**Problem description**
Gather the lines below that include the string "response", copying each in full.

(Before and after images)
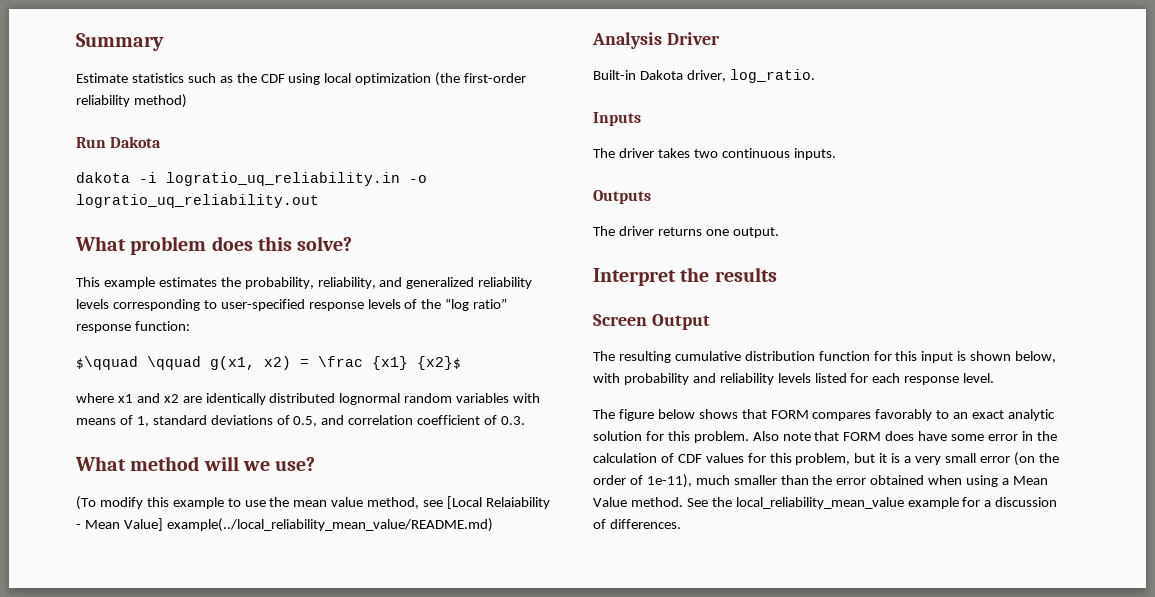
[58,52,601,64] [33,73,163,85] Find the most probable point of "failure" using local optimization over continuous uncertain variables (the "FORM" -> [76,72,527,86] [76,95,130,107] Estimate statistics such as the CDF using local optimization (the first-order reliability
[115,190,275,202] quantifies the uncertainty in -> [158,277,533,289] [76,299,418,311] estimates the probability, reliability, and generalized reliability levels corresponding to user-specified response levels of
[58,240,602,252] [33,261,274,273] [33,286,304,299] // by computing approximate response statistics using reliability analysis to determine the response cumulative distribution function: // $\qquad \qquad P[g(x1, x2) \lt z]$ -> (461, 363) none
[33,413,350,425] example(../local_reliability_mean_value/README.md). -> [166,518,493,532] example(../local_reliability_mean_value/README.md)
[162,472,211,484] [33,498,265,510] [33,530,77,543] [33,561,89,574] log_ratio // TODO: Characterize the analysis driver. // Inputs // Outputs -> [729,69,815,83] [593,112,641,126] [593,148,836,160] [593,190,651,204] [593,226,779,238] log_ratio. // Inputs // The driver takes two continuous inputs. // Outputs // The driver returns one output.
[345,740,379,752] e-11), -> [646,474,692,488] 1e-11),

**Result for this task**
[115,190,275,202] quantifies the uncertainty in -> [158,277,533,289] [76,299,418,311] estimates the probability, reliability, and generalized reliability levels corresponding to user-specified response levels of
[58,240,602,252] [33,261,274,273] [33,286,304,299] // by computing approximate response statistics using reliability analysis to determine the response cumulative distribution function: // $\qquad \qquad P[g(x1, x2) \lt z]$ -> (461, 363) none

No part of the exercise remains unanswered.